" If they want you to be financially successful, they will find the numbers staggering. If they gave you the difference and you invested it at average stack market returns you’d have a Berkeley degree AND $2,000,000."
Not a big fan of this type of analysis. IMO, college is MUCH more than a monetary return on investment (ROI). If you really wanted to save money you could go to a community college, as a junior you transfer to your cheapest local university/college, live at home, never study abroad, never eat out, or join a club or sorority/fraternity, etc. and save and invest all of that money. As a ROI, probably a “good idea”. As an enjoyable full college experience, a very bad idea. Remember you can lose money investing in the stock market (hello 2001, 2008) and your “$2,000,000” return will take 30+ years to accumulate, will be taxed (in most states both by the feds and state) and won’t have the same purchasing power (inflation) as if you had that money in today’s dollars. A degree and the education you get from a top college can never be taken away.
@socaldad2002 agreed, and the big elephant in the room is hopefully there’s no big crash when you are ready to retire or cash out ala 2008 - 2014. You can bank 7% returns annually on average, but the severity of recession is an unknown. With the recent advent ot tech and the massive returns (and likely proportional downturns) as of late, looking at historical empircial data is not always the best predictor of the future.
@socaldad2002, that seems logical on first glance, but it’s really a specious argument. We aren’t talking community college. We are talking Berkeley. The absolute worst case scenario is that the OP can have a Berkeley degree including all of the opportunities you allude to AND $140,000 when he is 22 to 23 years old.
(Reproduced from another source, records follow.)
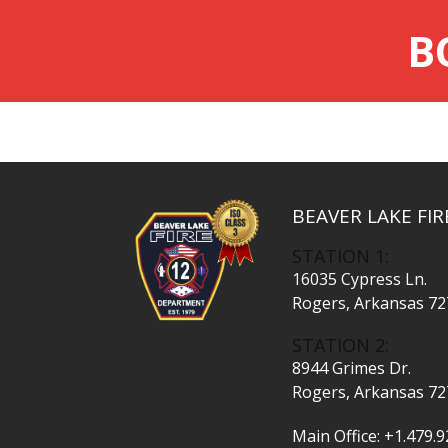
B
BEAVER LAKE FI
STATION 1:
16035 Cypress Ln.
Rogers, Arkansas 7
STATION 2:
8944 Grimes Dr.
Rogers, Arkansas 7
Main Office:
+1.479.9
As for the market, I’ve ridden through both of those and the 25% drop in 1998 fully invested, buying all along the way. Stoking fear based on short term downturns, even severe ones, really misses the basic fundamentals of long term buy and hold investing.
@stevensPR, no one can predict the future. No one. The bottom line though is that the money has opportunity cost. We are talking equivalents in prestige and opportunity. Worst case, as mentioned above, not choosing Berkeley will cost the OP $140,000 more. What they do with it is their business.
I digress though. We are drifting pretty far off topic. Sorry i took us there.